As a hedge against inflation, a tractor would be a poor choice. They lose value the minute you take delivery of them...thousands less than you paid. Even if their value increases with inflation, it's not going to make up the thousands they initially lose. If you're not factoring in the cost of renting a machine when needed, the convenience factor, etc....just the straight "investment" potential, it's not really hard to figure.
People will say "I bought a tractor for $15,000, used it for ten years and sold it for $15,000, so it didn't cost me anything." That's not true. Because of inflation they lost money.
I used an inflation calculator and picked the year 2000 and the year 2010 to figure out what it would be for the $15,000 tractor I mention here. To be dead even, you'd have to sell the tractor for $19K in 2010. I don't see that happening very often. In the example above, the person selling the tractor for what they paid lost $4K on the deal. Granted, they had the use of the machine, but that's a different topic.
In short, buying a tractor isn't an "investment" it's an expense.
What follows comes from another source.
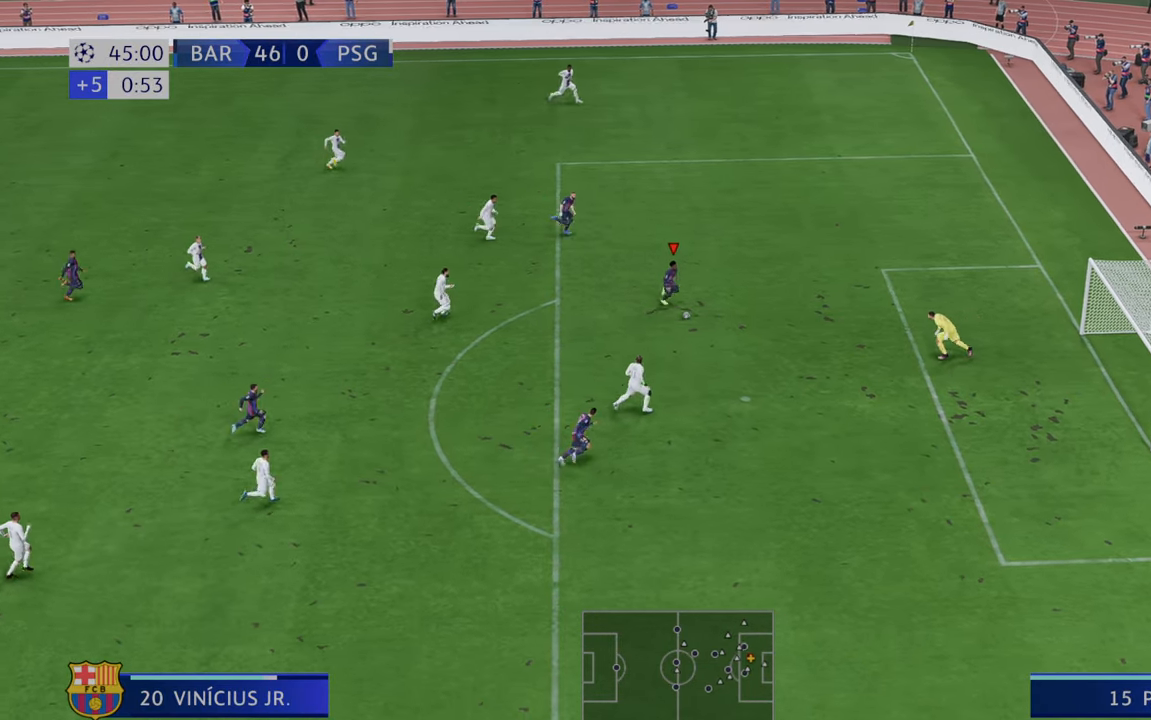
{"buttons": [], "left_stick": "down-right", "right_stick": "center", "events": []}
Yes, commercial farmers are "investing" in their business when they buy equipment, but the equipment itself is not an investment, it's a business expense that they get a tax credit for. There's essentially no chance they will sell the equipment for more than they paid for it, corrected for inflation, down the road.
Other than retail sales, the only reliable way to make money on equipment would be if you bought something used that needed significant repairs you are capable of performing yourself, getting it all fixed up, and selling it.